Fast Forward a month or two, basically the fall of 2011. During this time I went through many panic attacks, but they subsided after a month or so. Once that died out, a new problem arose. My IBS. I started out just belching a lot, just a lot i mean a lot! I have to reiterate that point because it was true. I would burp at least 20 times an hour, maybe more. Time progressed just that symptom, then 2012 mainly consisted of the following symptoms: bloating, lots of gas, no weight gain at all, and a general decline in health. In 2012, my body was just out of wack. I went to see many GPs, gastro docs, and even psychologists. I was never diagnosed with anything serious from any of them (except for sibo). I went to the ER for the first time in the fall of 2012 cause the trapped gas inside my chest and abdominal area was making my chest hurt. I also had some weird pain going on in my stomach. ER docs said I was fine and sent me home.

In the fall of 2012, I had to quit both of my part time jobs because my IBS and anxiety was killing me. I would get bloating, nauseous cramps, and need to use the bathroom often at work. That right there was just way too much to deal with at the time.I also started to lose my appetite out of nowhere. One morning in Oct 2012 my appetite just straight up dissapeared, haven't had one since. I also got diagnosed last fall with SIBO. It was good to know that the doctors may have found some kind of lead to what has been going on. I just started treatment for SIBO about 12 days ago. 200mg, 3 times a day, for 30 days. I'm on Xifaxan (rifaximin), and it has cut my gas problems down a bit, and made my stools more regular. I'm just concerned cause whatever appetite I did have for the past 3 months (even the slightest) is now gone. I didn't feel any hunger at all for the past 24 hours. Im not sure if the antibitiocs are working, or making my condition worse.

Anyways, in conclusion. I have been plagued by IBS, SIBO, and anxiety for awhile now. I've lossed about 10 lbs since the start of this ordeal. Used to weigh about 124 in 2011, now im 114. Hasn't dropped past 113, so im still monitoring that.
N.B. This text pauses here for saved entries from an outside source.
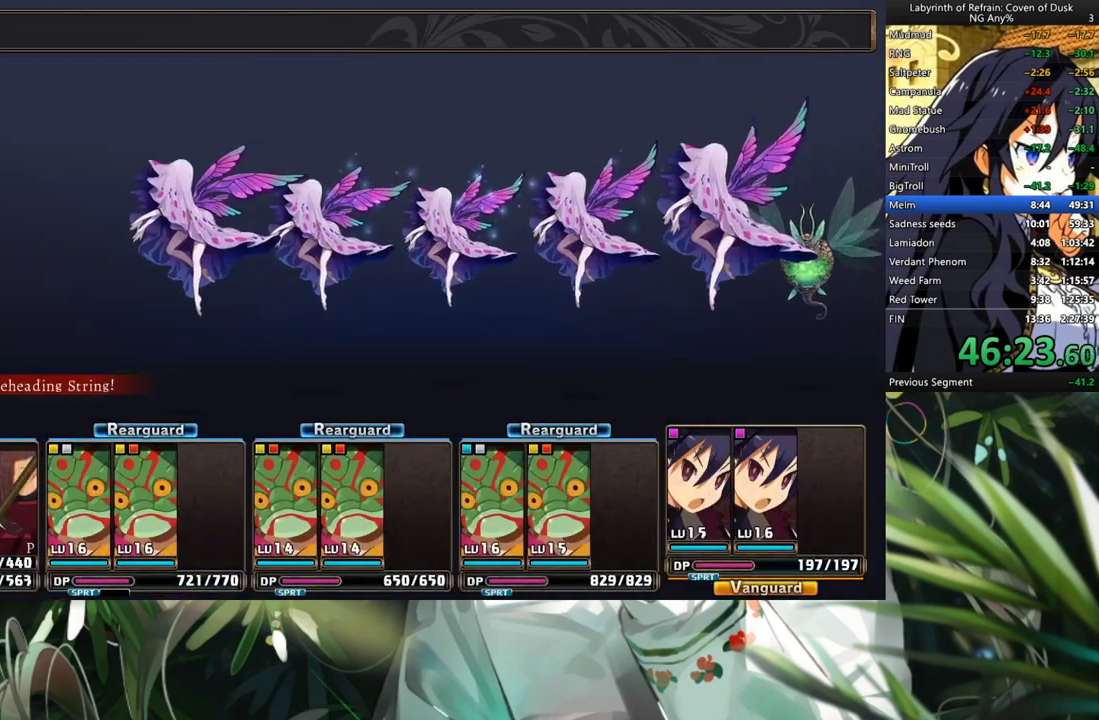
{"buttons": ["R1"], "left_stick": "center", "right_stick": "center", "events": [[67, "R1", "down"]]}
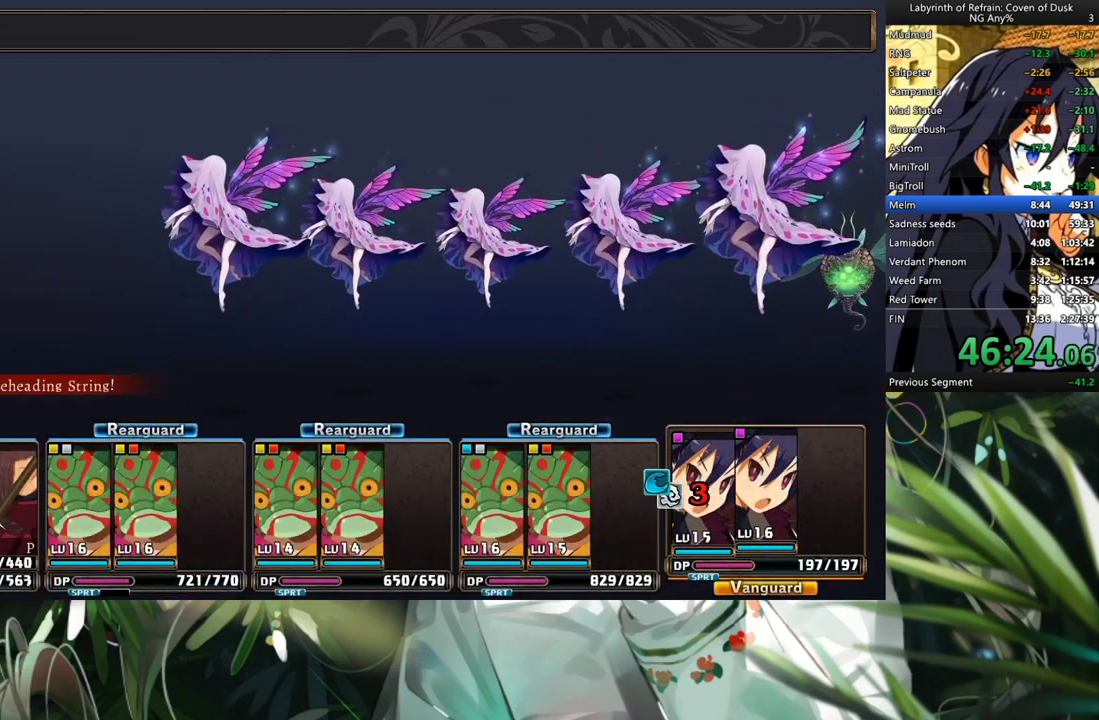
{"buttons": ["R1"], "left_stick": "center", "right_stick": "center", "events": []}
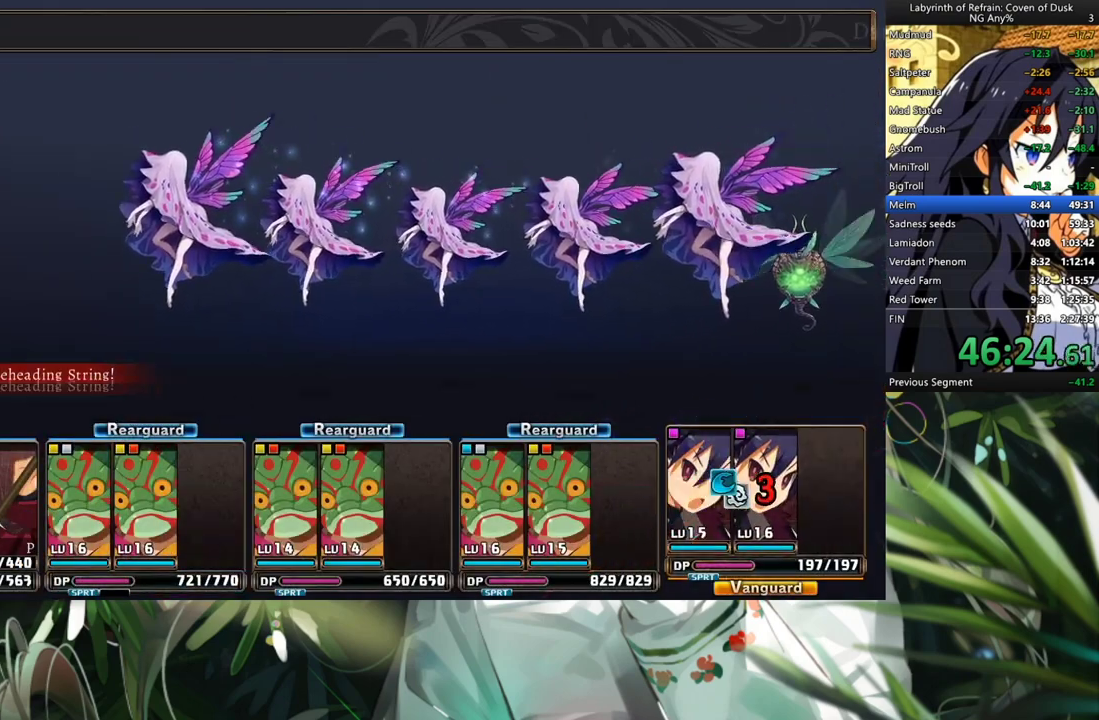
{"buttons": ["R1"], "left_stick": "center", "right_stick": "center", "events": []}
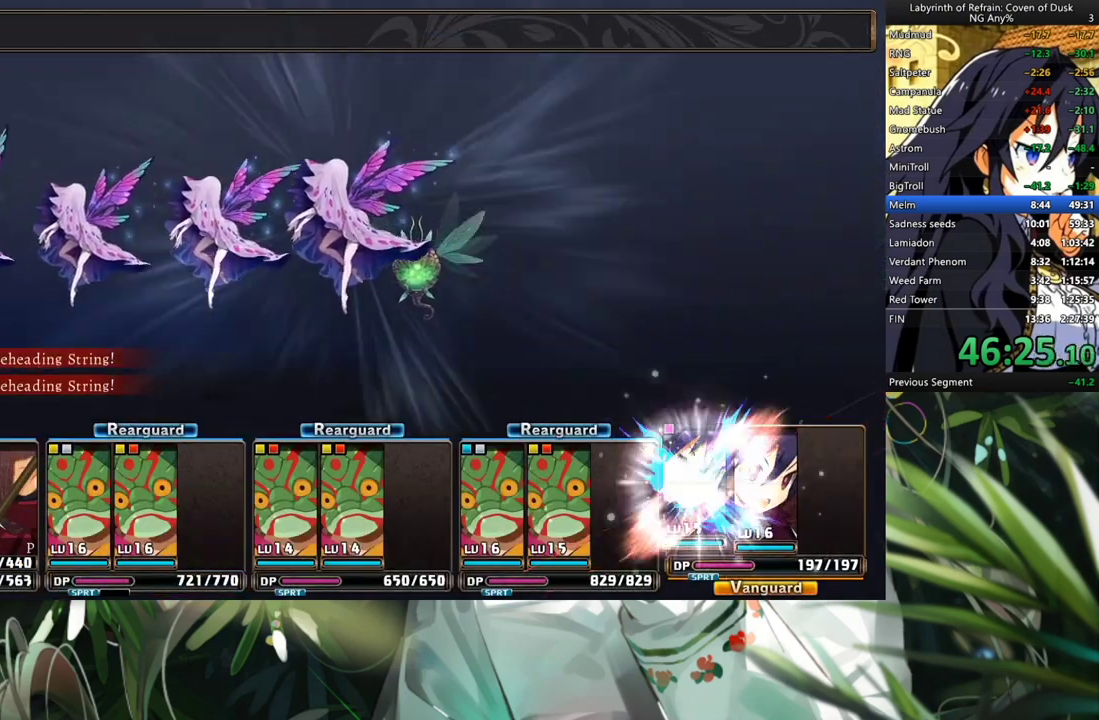
{"buttons": ["R1"], "left_stick": "center", "right_stick": "center", "events": []}
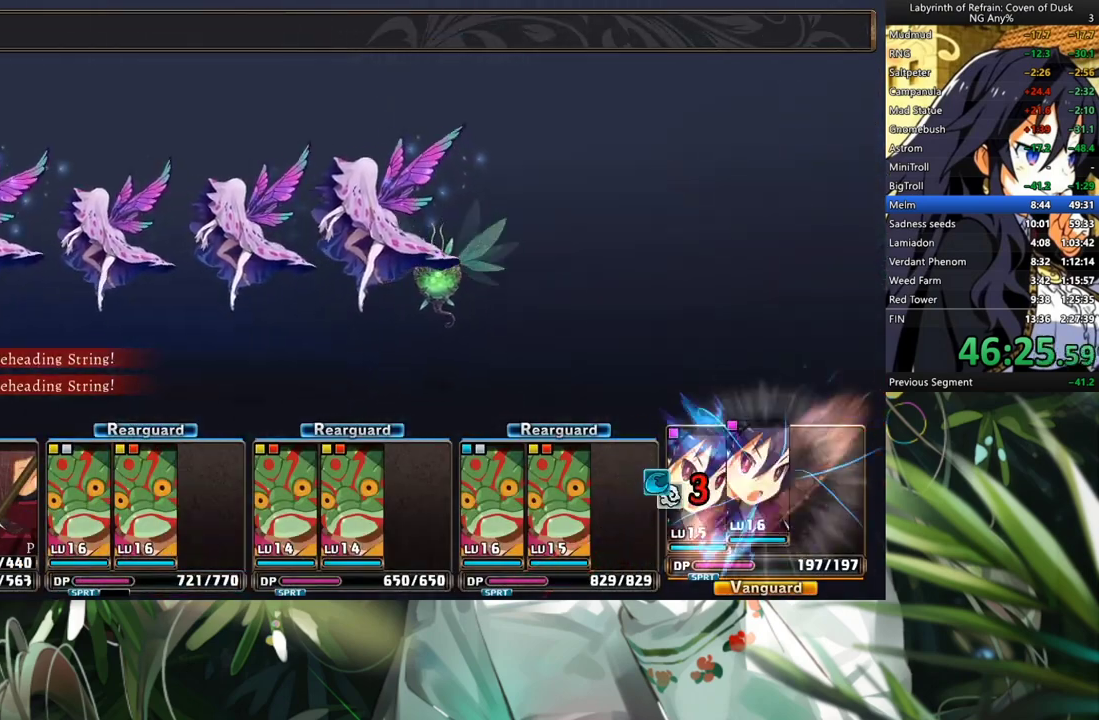
{"buttons": ["R1"], "left_stick": "center", "right_stick": "center", "events": []}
I always burp at random, and I also have no appetite. I'm not sure whats going on, and I am only 19. I keep thinking I have cancer or something because of all these issues. I really want to find out whats going on...
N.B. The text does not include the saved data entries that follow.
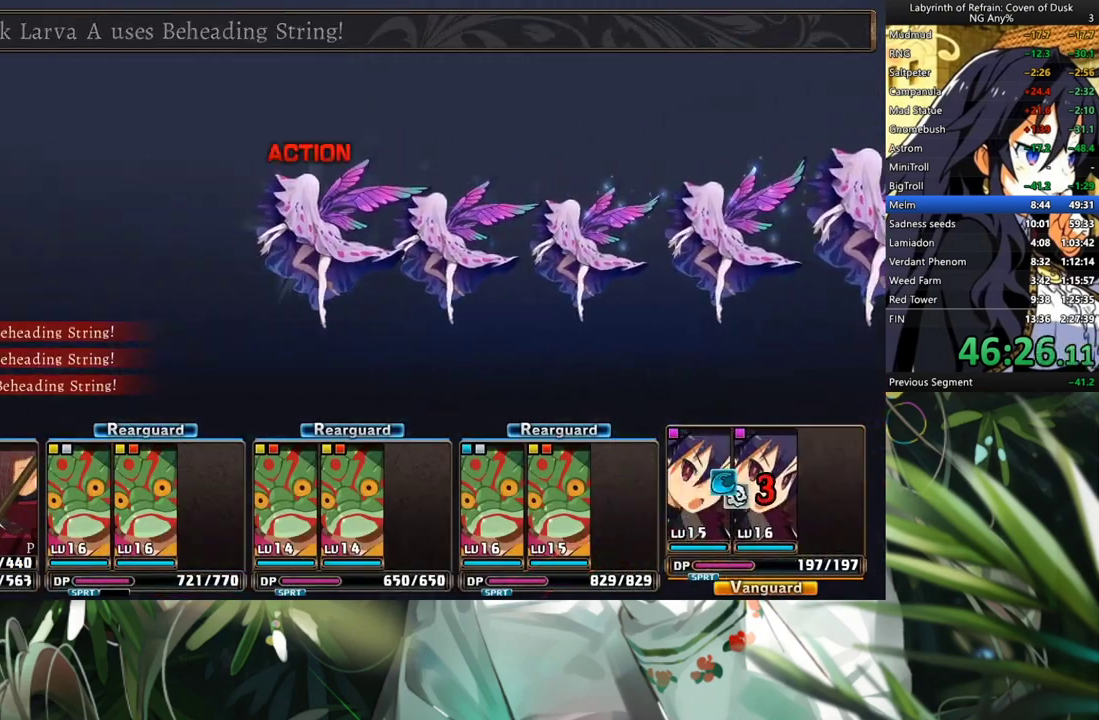
{"buttons": ["R1"], "left_stick": "center", "right_stick": "center", "events": []}
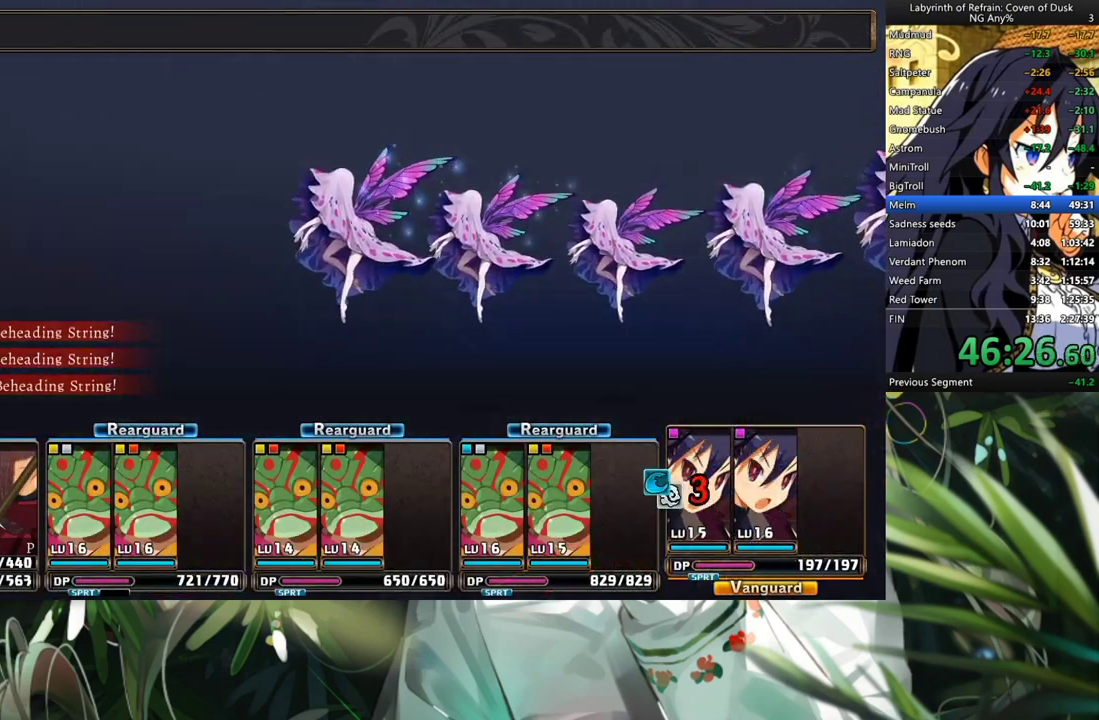
{"buttons": ["R1"], "left_stick": "center", "right_stick": "center", "events": []}
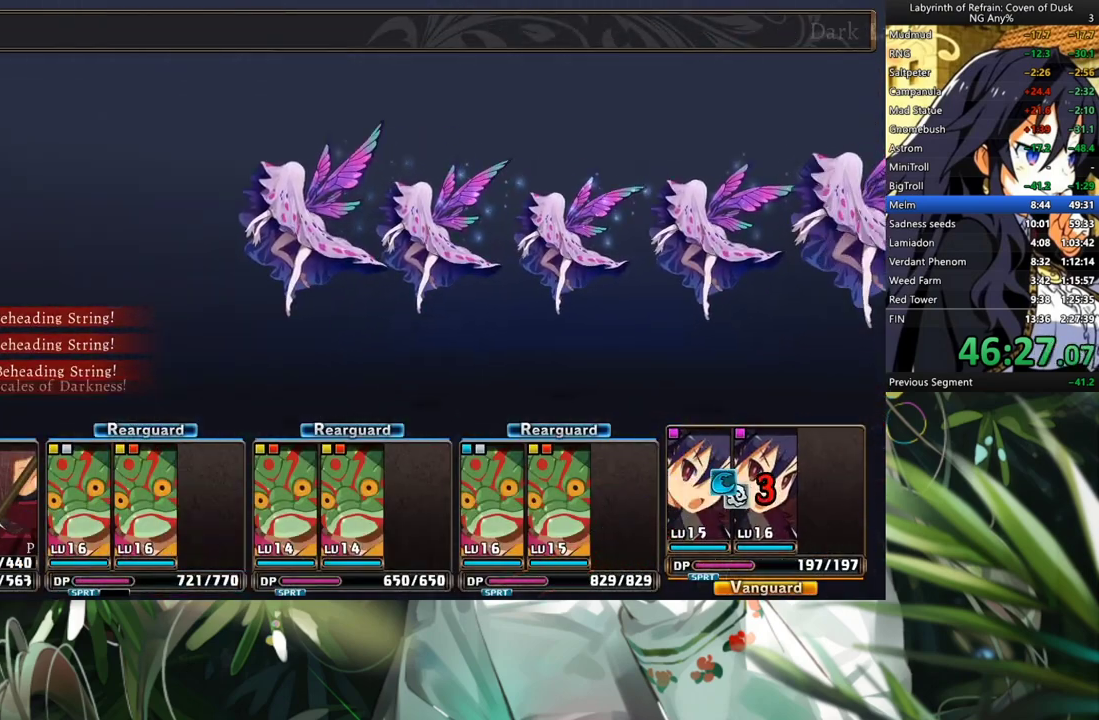
{"buttons": ["R1"], "left_stick": "center", "right_stick": "center", "events": []}
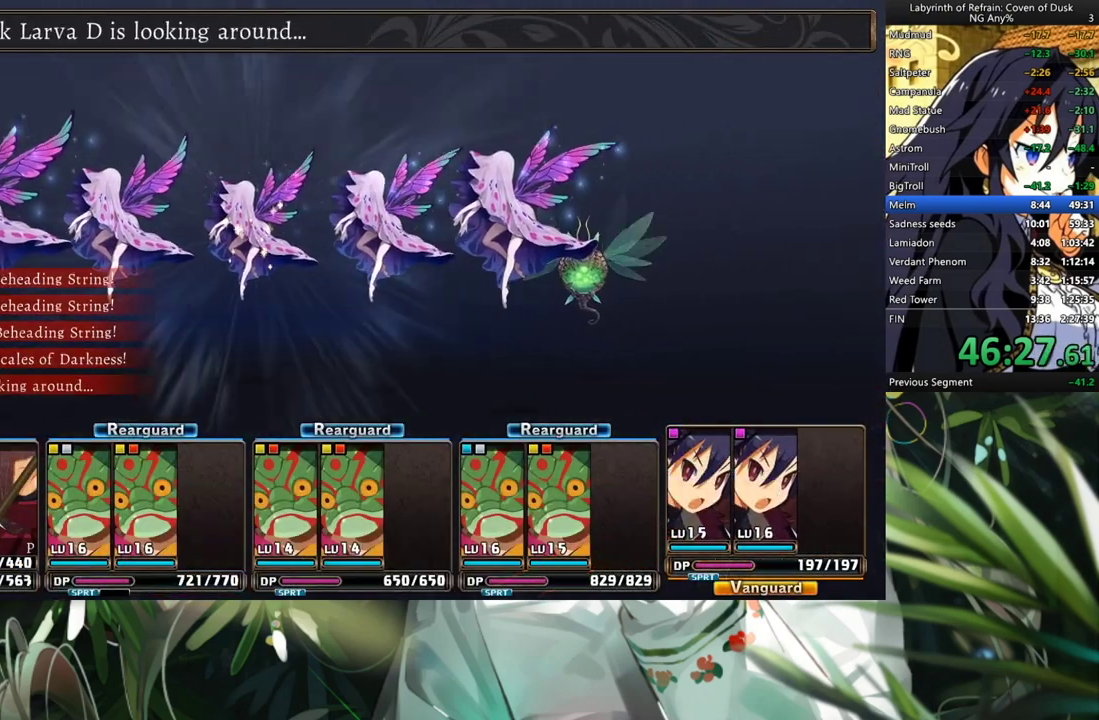
{"buttons": ["R1"], "left_stick": "center", "right_stick": "center", "events": []}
I hope some good people can hear me out and give me any advice. Thanks


----------



## Kathleen M. (Nov 16, 1999)

You don't have to be C or D, some people alternate between constipation and diarrhea, but if you are one or the other most of the time then that may indicate if you may want to take anti-diarrheals regularly or work more on preventing constipation. Often people who alternate find controlling the constipation stops the diarrhea as they don't trigger a "flush it all out" reaction if they don't get too backed up.

Some antibiotics can kill the appetite, so I wouldn't assume this is making things much worse. That is just the anxiety finding something to ramp itself up with, IMO.
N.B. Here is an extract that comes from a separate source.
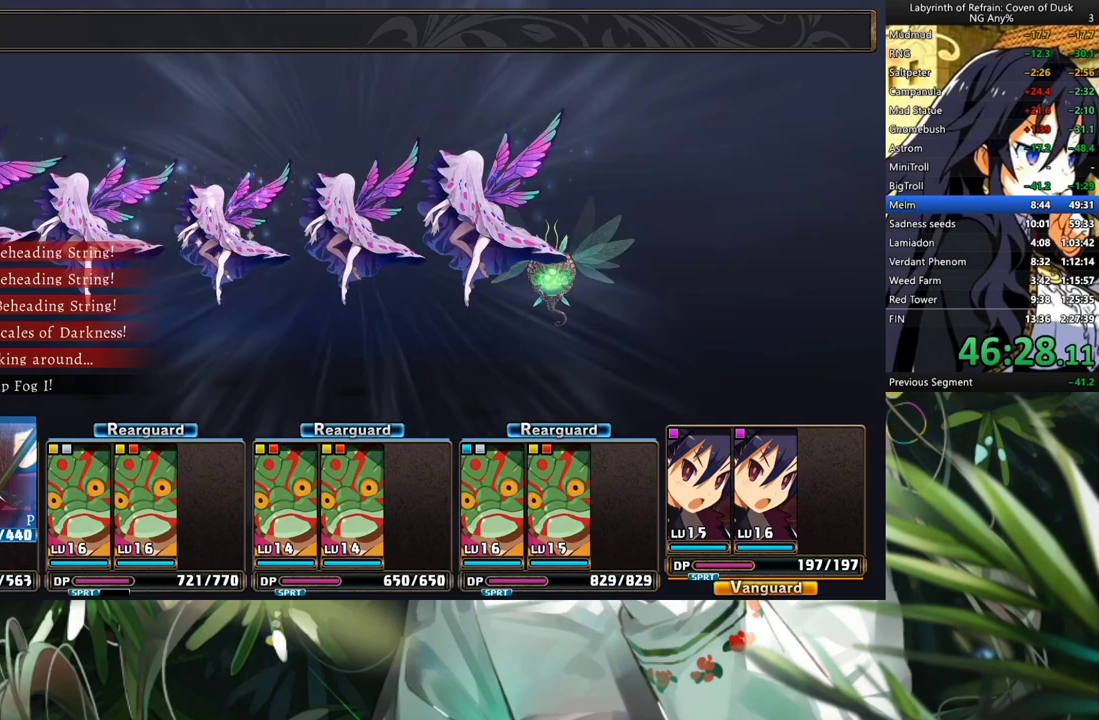
{"buttons": ["R1"], "left_stick": "center", "right_stick": "center", "events": []}
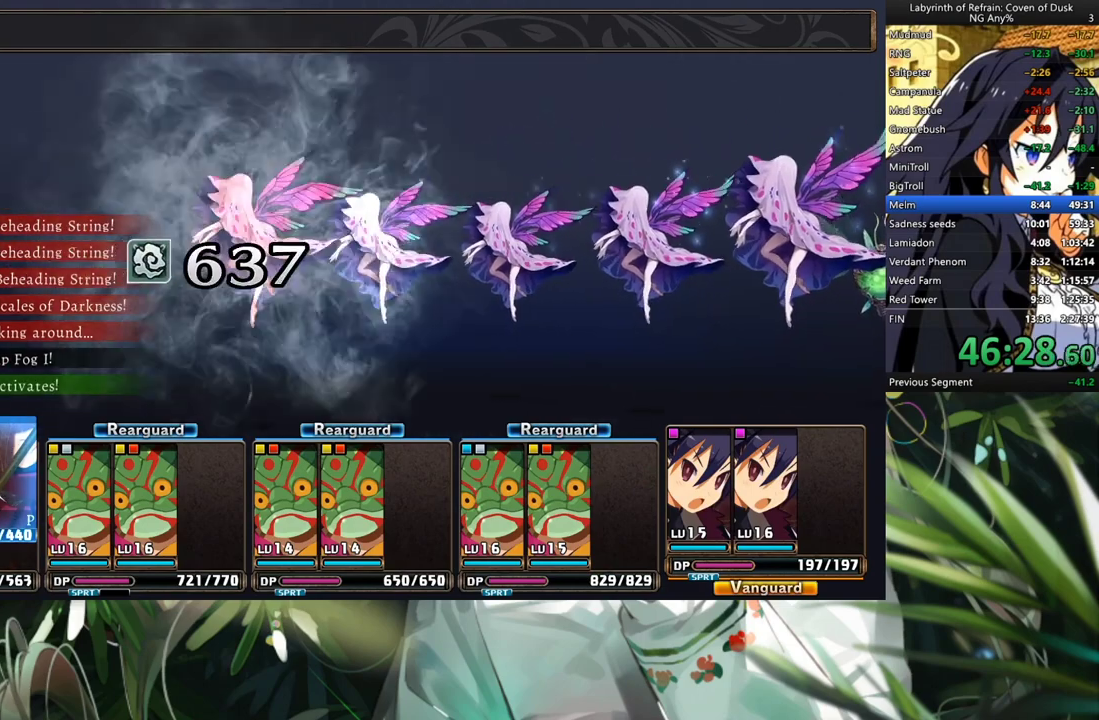
{"buttons": ["R1"], "left_stick": "center", "right_stick": "center", "events": []}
Some people with anxiety do tend to swallow air without realizing it and that can make you burp a lot more than usual. Do you drink anything fizzy? Chew gum, suck on hard candies or smoke? All those can increase the amount of gas you swallow. Also really try to not talk while chewing as that can also be a problem with that. And anxiety alone can kill the appetite.

If you are eating less because you don't feel like eating that can totally explain weight loss. Serious things will make you lose weight for no reason even when your appetite is strong and you are eating more food than ever.

If you can get some support with the anxiety that may help a lot. Anxiety will make all symptoms a lot worse than they would be otherwise, and IBS symptoms seem really prone to ramp the anxiety up. Some treatments for anxiety can help calm down the gut nerves and may reduce the IBS symptoms as well.


----------



## Traci Jo (Feb 5, 2013)

Hi Aaron, your symptoms sound so similar to mine. In 2012 I started not feeling right, it's hard to explain but things that were fun were no longer fun, I know now I had anxiety/depression kicking in, there were some things going on in my life that to some people would not have been a big deal but I am prone to worry, and that wrecks your body. So my mental state got worse, I was hiding it well but the physical symptoms were starting to show, panicky, tight chest, didn't want to be around people, then the stomache pains started....it all got worse, my dr. Had me have a colonoscopy, my anxiety got even worse because colon cancer runs in my family, I could hardly function because of the anxiety, and even as I type this right now I can feel it spiking. Anyway, test results showed nothing so they are assuming it is IBS. I started on Linzess last week but I am not feeling better, the only thing that is helping with pain is Xanax. I am so tired of the pain and anxiety, I just wish it would go away. I know you are worried something bad is wrong but I think your mental state brought on IBS, and it is nothing more. To help calm myself I have 2 devotional s that I read, one at breakfast, another at lunch, one that I would recommend is by Joseph Prince, it is VERY encouraging. Also, stay away from any negatives...the news, negative friends..you need lifted up, this will pass, I experienced it about 10years ago and beat it, its returned but there is hope!


----------



## Traci Jo (Feb 5, 2013)

Hi Aaron, it's me again, I forgot to add, I also have no appetite and have lost 15 pounds so you are not alone, I have to force myself to eat, I had the throat scope done at the same time as the colonoscopy and everything was ok so I believe it is just part of IBS that stinks.


----------



## Aschecte (Feb 4, 2013)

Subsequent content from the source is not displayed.